Isso começou em março desse ano, quando eu ouvi dizer que lançaram a segunda temporada do anime. Como eu não tinha conta na Crunchyroll naquela época, eu tinha que ter outros meios para isso. Dentre esses meios, tinha ler o mangá, e, como estava bastante caro para comprar um mangá artesanal na Shopee, eu resolvi ler no antigo SlimeRead. A história é fascinante, e eu amei a proposta poligâmica e humorista do mangá de Rikito Nakamura. Até que eu pensei em uma coisa.

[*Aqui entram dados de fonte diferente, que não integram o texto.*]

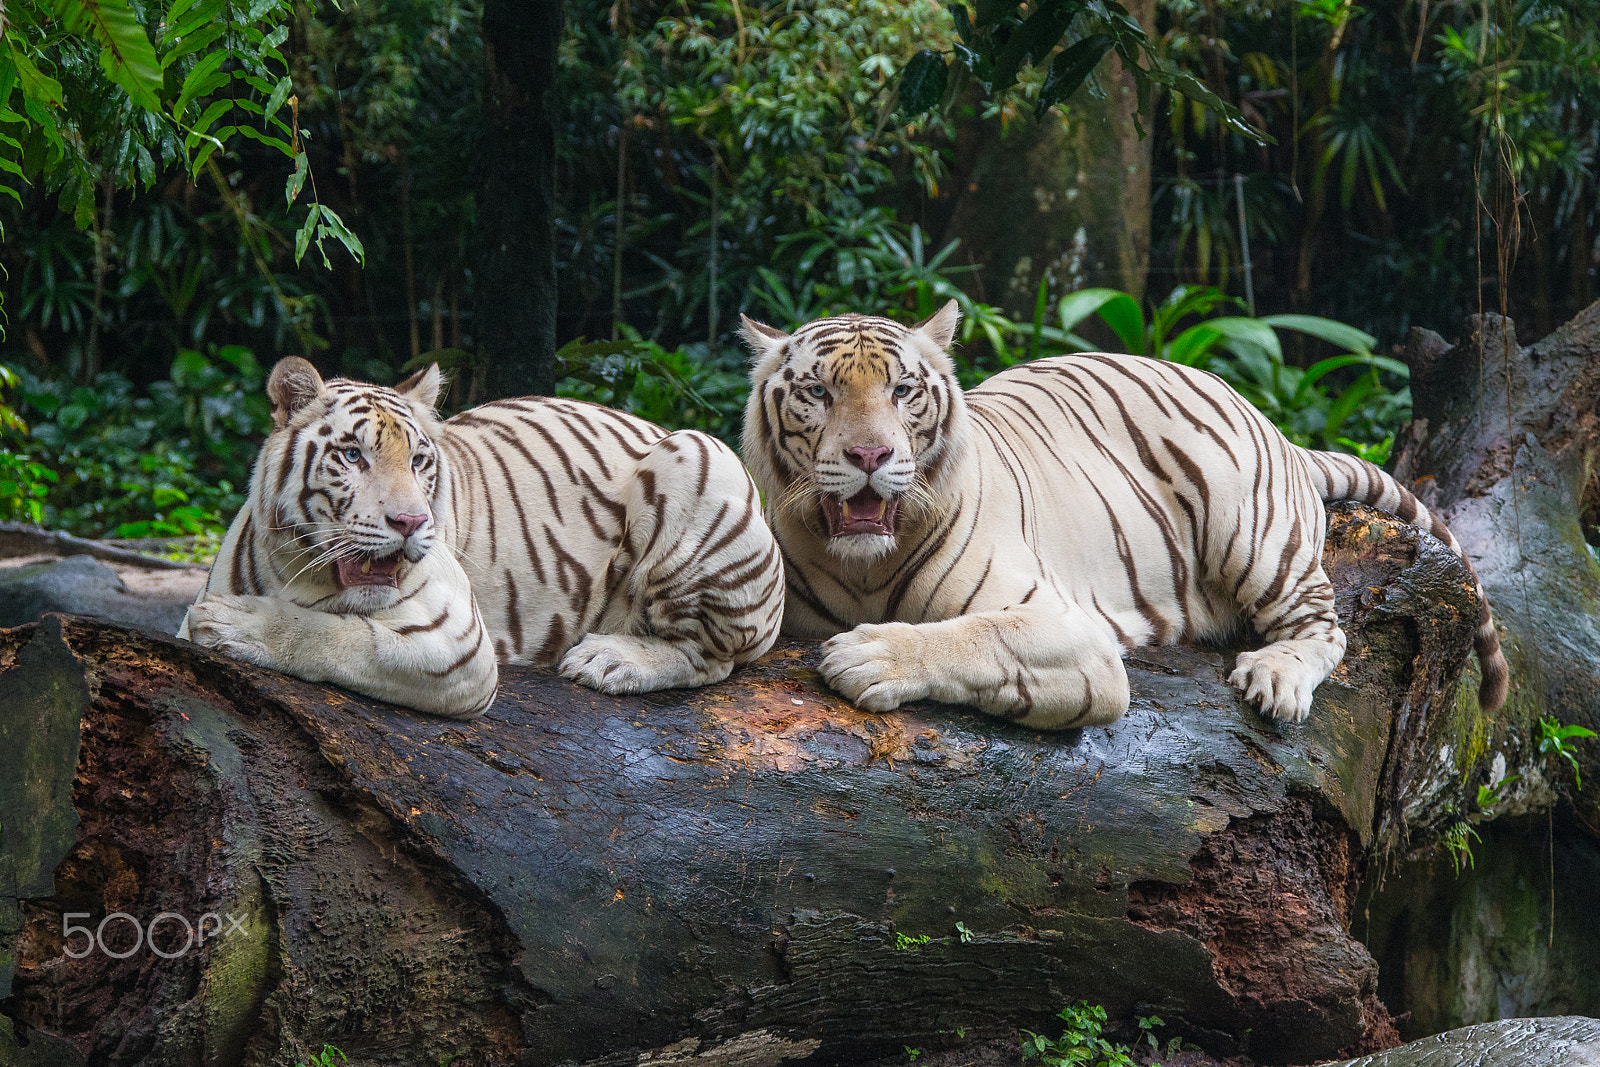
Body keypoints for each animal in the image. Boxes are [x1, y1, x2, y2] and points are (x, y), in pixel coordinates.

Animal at [179, 356, 785, 719]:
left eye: (419, 461)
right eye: (352, 456)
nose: (410, 522)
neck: (298, 573)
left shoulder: (457, 644)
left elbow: (341, 637)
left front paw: (239, 625)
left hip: (697, 455)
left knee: (710, 657)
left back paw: (608, 660)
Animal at [739, 299, 1509, 729]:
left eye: (902, 391)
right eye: (817, 392)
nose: (870, 454)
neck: (864, 568)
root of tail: (1277, 429)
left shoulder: (1070, 633)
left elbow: (976, 637)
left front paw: (868, 654)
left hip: (1252, 533)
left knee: (1326, 626)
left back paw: (1276, 677)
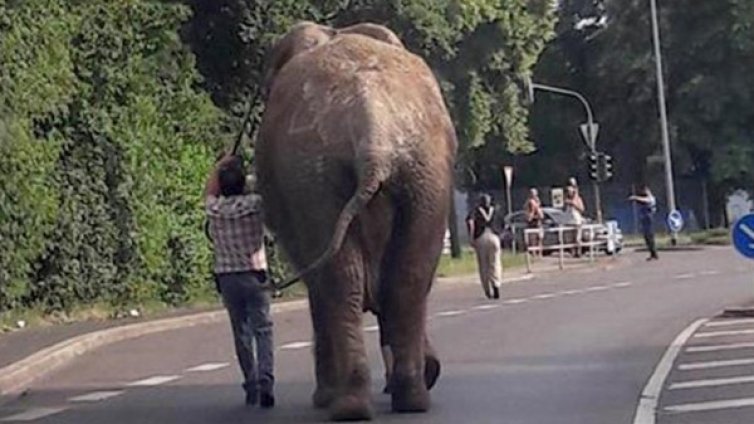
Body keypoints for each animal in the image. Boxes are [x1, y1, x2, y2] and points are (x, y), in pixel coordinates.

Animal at [256, 22, 456, 420]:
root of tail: (372, 130)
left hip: (314, 175)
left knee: (341, 281)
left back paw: (349, 404)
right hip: (423, 172)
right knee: (408, 277)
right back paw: (407, 398)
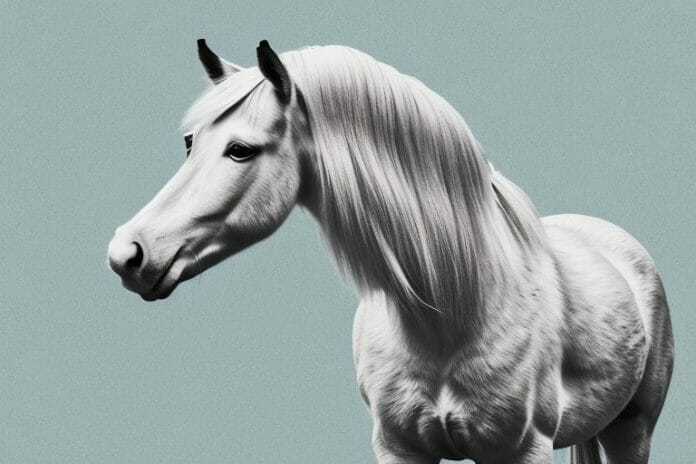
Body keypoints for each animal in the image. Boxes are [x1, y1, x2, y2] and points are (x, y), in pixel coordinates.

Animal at [107, 39, 674, 464]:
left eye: (240, 149)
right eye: (190, 142)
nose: (127, 253)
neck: (452, 309)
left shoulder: (521, 452)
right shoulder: (400, 448)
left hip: (633, 430)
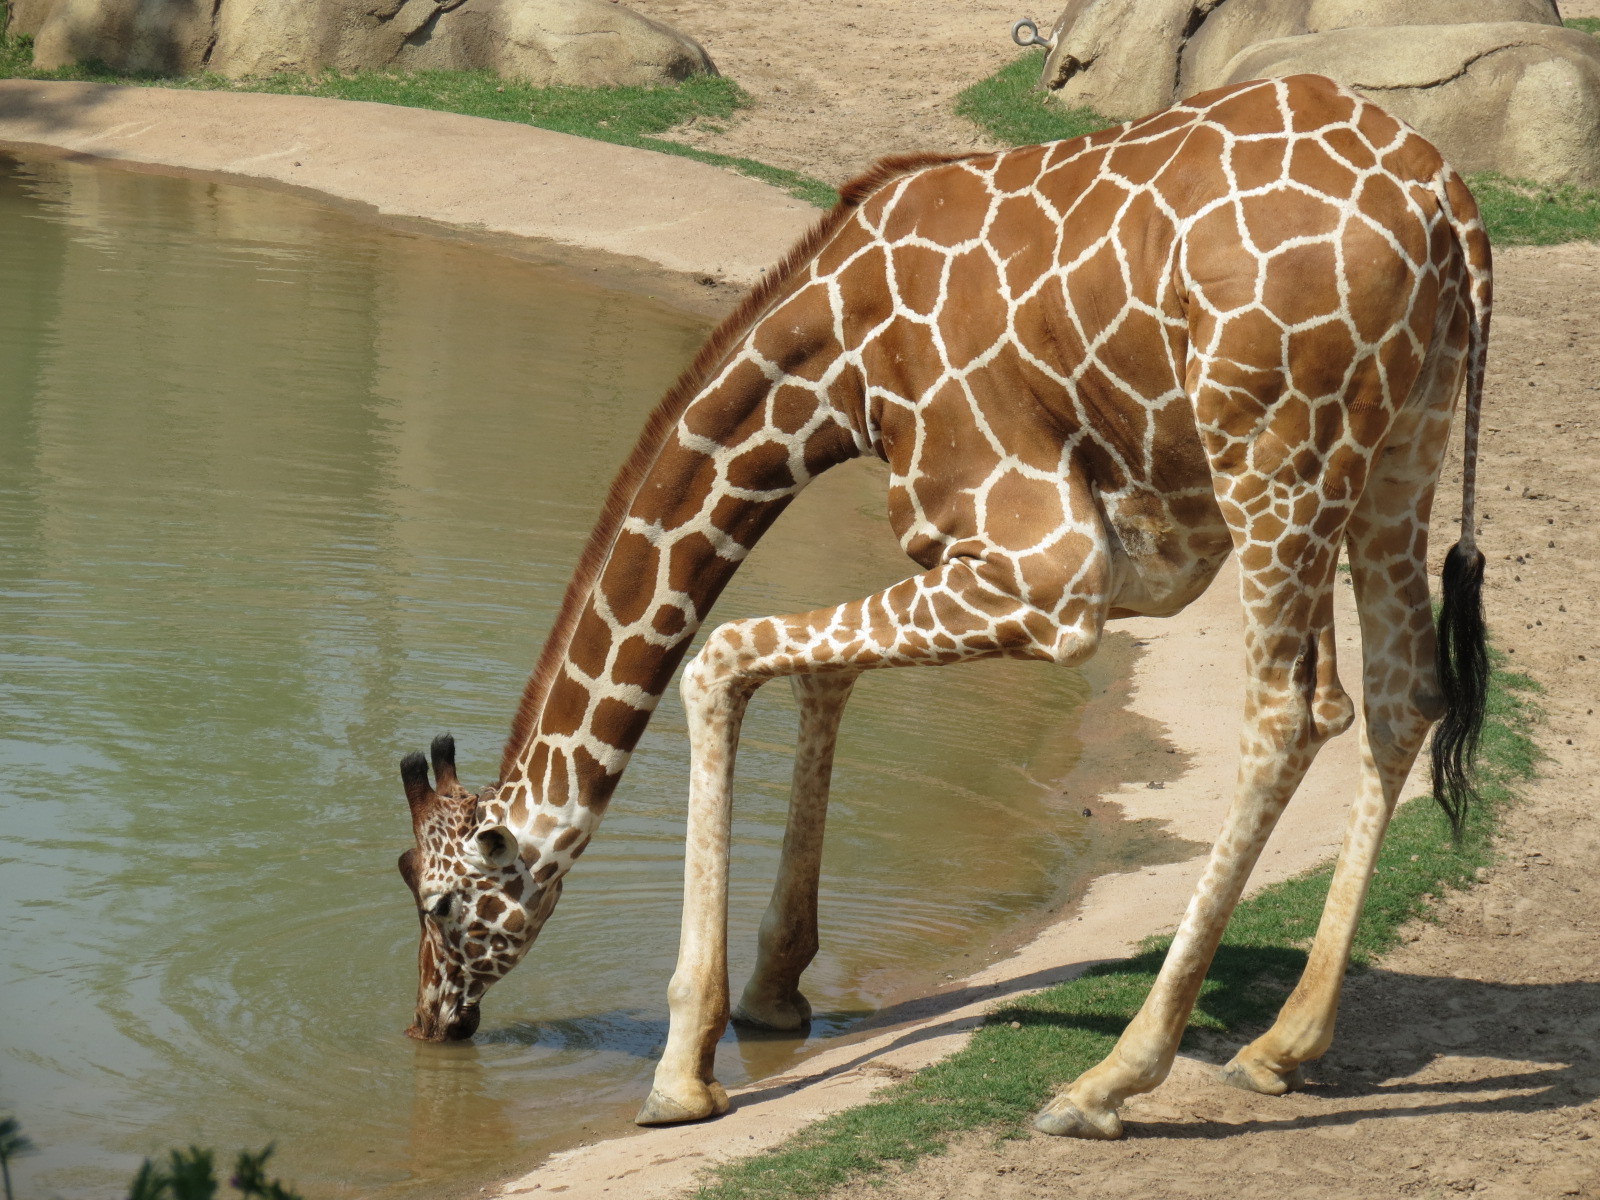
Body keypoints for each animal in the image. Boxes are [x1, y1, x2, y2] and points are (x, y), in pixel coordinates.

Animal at [395, 72, 1491, 1136]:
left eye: (439, 903)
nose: (428, 1021)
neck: (834, 357)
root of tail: (1446, 204)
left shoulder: (1052, 572)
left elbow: (720, 656)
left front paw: (683, 1073)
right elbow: (816, 667)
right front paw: (775, 990)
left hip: (1273, 456)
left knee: (1285, 715)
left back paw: (1107, 1082)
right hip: (1401, 446)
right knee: (1402, 697)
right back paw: (1281, 1046)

Quando o SlimeRead foi praticamente retirado do Google, eu havia parado no capítulo 25 do mangá. Enquanto eu procurava meios de continuar lendo a história, eu "caí de paraquedas" na fandom do mangá, e vi que, naquele único mês, eu havia lido 3 volumes inteiros e já estava no quarto. Eu fiquei surpreso, assumo, já que eu nem sabia direito em que capítulo acabava cada volume.
Poucos dias depois, achei um outro site para ler mangás(que tinha una tradução ruim, aliás), e li até o capítulo 39, que estava no volume 5.
Calculando agora, se eu tivesse comprado esses 5 volumes da Shopee, eu teria gastado 290,20 reais. Eu me orgulho de ter economizado? Não, pois ter a noção de quando vai acabar é o que dá a graça pro mangá.